═════ Excerpt

Without more nursery teachers, we all fall down
The drive to close Scotland’s notorious attainment gap may be doomed unless the dramatic fall in qualified teachers working in nursery schools is reversed, a landmark report has predicted.
New figures show that the number of nursery teachers fell by 39 per cent in the decade to 2015 – a trend that is accelerating – but they are “essential” to flagship national education policies, the report reveals.
The study, Scotland’s first comprehensive research into the impact of the early-years workforce, says that in 2005 there were 1,702 nursery teachers; by 2015 this number had fallen to 1,038.
Most reviews of Scotland’s teaching workforce have “neglected” the early years and under many cash-strapped local authorities, the nursery teacher’s role is “changing or under threat of removal”, the report finds.
There are also concerns that, due to a lack of support from councils, the role is becoming less attractive to those entering teacher training. Half of councils could not state what teachers were doing in their nurseries, the study shows (see figures, opposite).

══════════

§ Requirement 1
Reproduce the article on nursery teachers in Scotland word for word.

═════ Source data

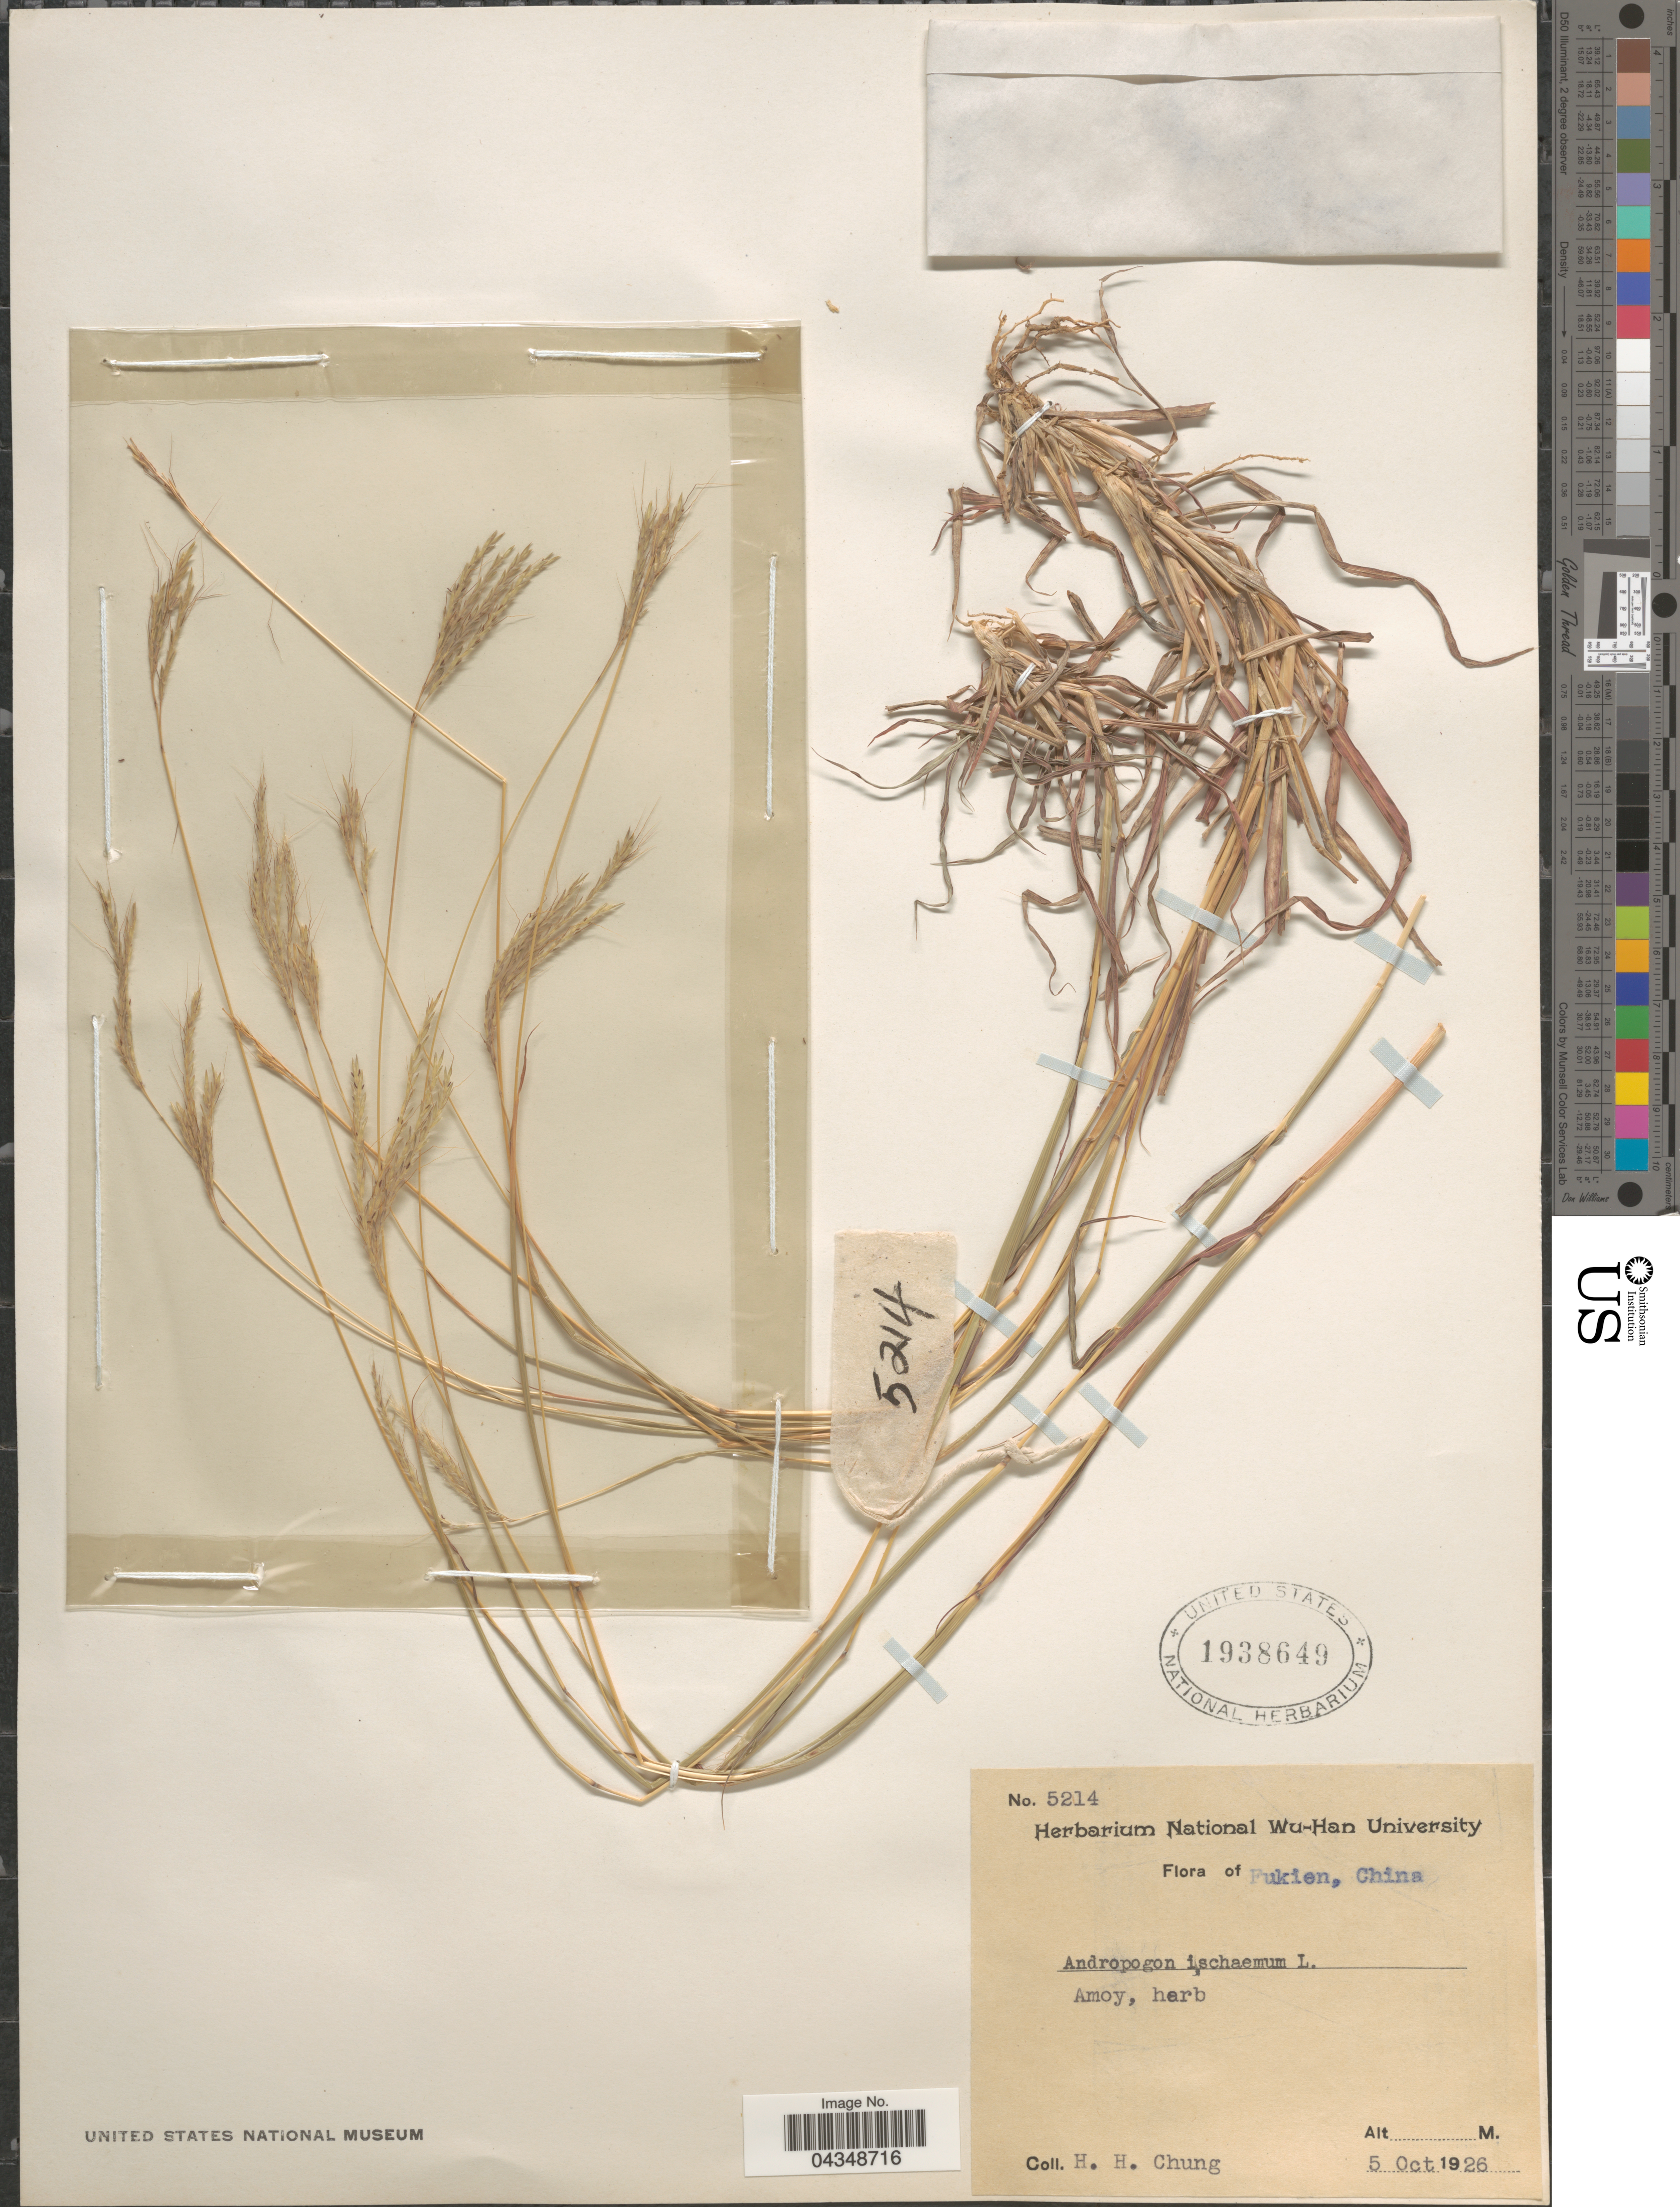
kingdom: Plantae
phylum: Tracheophyta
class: Liliopsida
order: Poales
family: Poaceae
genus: Bothriochloa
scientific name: Bothriochloa ischaemum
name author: (L.) Keng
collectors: H. Chung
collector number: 5214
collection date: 1926-10-05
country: China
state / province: Fujian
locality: Fukien. Amoy.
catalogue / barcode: US 1938649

══════════

§ Requirement 2
Rewrite the herbarium sheet listing with each "collection date" changed to "date collected", keeping everything else the same and omitting the pictures.

§ Exercise solution 1
Without more nursery teachers, we all fall down
The drive to close Scotland’s notorious attainment gap may be doomed unless the dramatic fall in qualified teachers working in nursery schools is reversed, a landmark report has predicted.
New figures show that the number of nursery teachers fell by 39 per cent in the decade to 2015 – a trend that is accelerating – but they are “essential” to flagship national education policies, the report reveals.
The study, Scotland’s first comprehensive research into the impact of the early-years workforce, says that in 2005 there were 1,702 nursery teachers; by 2015 this number had fallen to 1,038.
Most reviews of Scotland’s teaching workforce have “neglected” the early years and under many cash-strapped local authorities, the nursery teacher’s role is “changing or under threat of removal”, the report finds.
There are also concerns that, due to a lack of support from councils, the role is becoming less attractive to those entering teacher training. Half of councils could not state what teachers were doing in their nurseries, the study shows (see figures, opposite).

§ Exercise solution 2
kingdom: Plantae
phylum: Tracheophyta
class: Liliopsida
order: Poales
family: Poaceae
genus: Bothriochloa
scientific name: Bothriochloa ischaemum
name author: (L.) Keng
collectors: H. Chung
collector number: 5214
date collected: 1926-10-05
country: China
state / province: Fujian
locality: Fukien. Amoy.
catalogue / barcode: US 1938649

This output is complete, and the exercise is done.